Flexible transparent layered metal oxides for organic devices

Abstract

In this manuscript we report that an ultra-thin (∼10 nm thick) molybdenum oxide/aluminum oxide layered-metal-oxide (LMO) exhibits sufficient electrical conductance as a contacting electrode for organic light-emitting diodes (OLEDs). Owing to its high optical transparency, the LMO device performance is found to be superior to that of devices made with today's industrial staple material, indium tin oxide (ITO). The transmittances of the ITO and LMO electrodes at 520 nm wavelength are 81.8% and 86.7%, respectively. Its excellent optical characteristics and facile fabrication make LMO attractive for future flexible OLEDs and other optoelectronic devices.
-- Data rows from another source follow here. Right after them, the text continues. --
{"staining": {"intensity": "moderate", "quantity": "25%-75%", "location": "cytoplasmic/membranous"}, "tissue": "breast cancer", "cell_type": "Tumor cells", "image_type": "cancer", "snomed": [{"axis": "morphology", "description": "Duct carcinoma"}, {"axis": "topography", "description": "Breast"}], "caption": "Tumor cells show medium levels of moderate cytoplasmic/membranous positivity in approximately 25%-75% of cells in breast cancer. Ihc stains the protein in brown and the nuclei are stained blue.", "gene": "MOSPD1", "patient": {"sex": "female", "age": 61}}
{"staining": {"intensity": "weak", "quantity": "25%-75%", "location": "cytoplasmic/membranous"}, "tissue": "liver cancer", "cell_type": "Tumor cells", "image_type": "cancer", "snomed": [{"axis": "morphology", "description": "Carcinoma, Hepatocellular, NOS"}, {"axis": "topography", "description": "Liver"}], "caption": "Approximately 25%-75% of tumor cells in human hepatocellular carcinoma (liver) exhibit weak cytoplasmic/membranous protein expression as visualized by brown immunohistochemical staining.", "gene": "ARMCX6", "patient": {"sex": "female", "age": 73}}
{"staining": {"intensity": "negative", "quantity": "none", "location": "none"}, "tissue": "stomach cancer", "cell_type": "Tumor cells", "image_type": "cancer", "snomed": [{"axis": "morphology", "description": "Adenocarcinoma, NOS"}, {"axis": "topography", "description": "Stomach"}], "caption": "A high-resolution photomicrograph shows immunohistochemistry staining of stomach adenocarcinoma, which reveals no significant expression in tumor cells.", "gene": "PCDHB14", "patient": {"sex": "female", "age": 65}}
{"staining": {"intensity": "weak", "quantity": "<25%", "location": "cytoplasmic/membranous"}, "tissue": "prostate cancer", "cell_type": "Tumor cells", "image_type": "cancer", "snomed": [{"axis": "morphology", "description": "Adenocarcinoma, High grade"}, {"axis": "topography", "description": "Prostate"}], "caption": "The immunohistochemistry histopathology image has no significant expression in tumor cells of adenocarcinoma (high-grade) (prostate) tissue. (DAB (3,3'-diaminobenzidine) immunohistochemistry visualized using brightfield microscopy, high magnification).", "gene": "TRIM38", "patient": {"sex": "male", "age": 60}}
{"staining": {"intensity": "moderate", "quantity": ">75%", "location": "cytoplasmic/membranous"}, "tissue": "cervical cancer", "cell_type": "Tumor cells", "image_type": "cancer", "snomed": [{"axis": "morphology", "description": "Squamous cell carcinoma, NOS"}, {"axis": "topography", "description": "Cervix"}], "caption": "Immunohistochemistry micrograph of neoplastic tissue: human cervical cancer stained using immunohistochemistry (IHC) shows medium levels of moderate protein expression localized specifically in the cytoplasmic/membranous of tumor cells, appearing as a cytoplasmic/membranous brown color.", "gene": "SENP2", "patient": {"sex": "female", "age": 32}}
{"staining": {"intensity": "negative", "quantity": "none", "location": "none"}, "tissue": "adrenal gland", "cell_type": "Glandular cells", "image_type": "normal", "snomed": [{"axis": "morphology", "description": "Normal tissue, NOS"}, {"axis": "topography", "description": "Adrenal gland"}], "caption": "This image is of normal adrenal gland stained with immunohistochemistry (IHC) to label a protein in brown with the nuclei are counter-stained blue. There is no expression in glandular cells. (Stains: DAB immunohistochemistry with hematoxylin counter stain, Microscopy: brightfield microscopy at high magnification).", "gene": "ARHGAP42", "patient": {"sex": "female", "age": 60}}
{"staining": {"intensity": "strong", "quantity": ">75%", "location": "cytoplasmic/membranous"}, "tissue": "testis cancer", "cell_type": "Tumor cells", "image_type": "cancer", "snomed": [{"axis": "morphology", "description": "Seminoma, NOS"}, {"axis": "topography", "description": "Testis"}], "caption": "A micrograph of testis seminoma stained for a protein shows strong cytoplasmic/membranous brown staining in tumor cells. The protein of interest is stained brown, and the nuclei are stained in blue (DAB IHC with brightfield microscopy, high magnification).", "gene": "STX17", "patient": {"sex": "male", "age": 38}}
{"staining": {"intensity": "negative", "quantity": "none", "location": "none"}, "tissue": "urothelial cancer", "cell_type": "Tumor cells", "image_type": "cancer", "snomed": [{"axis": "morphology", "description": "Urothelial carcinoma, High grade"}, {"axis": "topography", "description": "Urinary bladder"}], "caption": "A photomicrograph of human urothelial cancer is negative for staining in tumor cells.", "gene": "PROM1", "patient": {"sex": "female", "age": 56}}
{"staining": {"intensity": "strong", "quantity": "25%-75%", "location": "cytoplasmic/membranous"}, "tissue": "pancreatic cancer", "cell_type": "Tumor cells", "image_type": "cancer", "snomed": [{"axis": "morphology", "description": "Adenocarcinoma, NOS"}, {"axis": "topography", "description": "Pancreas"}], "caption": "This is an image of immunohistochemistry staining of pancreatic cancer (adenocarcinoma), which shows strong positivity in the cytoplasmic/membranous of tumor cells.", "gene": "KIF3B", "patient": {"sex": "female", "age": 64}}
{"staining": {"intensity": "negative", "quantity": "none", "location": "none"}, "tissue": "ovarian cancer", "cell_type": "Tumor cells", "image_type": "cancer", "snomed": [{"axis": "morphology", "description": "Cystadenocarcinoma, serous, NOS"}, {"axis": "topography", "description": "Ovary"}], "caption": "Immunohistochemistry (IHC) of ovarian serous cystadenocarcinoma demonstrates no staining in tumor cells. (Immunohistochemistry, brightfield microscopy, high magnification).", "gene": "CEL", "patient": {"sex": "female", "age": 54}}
Analysis using photoemission measurements revealed defect states near the Fermi level in the LMO films. Variable temperature current–voltage measurements show that the electron conduction process follows well the Mott variable-range hopping theory. These findings demonstrate that the gap states in the LMO are Anderson–Mott localized quantum states, which establish an efficient conduction pathway for electron conduction in the LMO electrodes. It is noted that the simplicity of fabricating the LMO electrodes makes this material system extremely attractive for other optoelectronic applications such as in solar cells.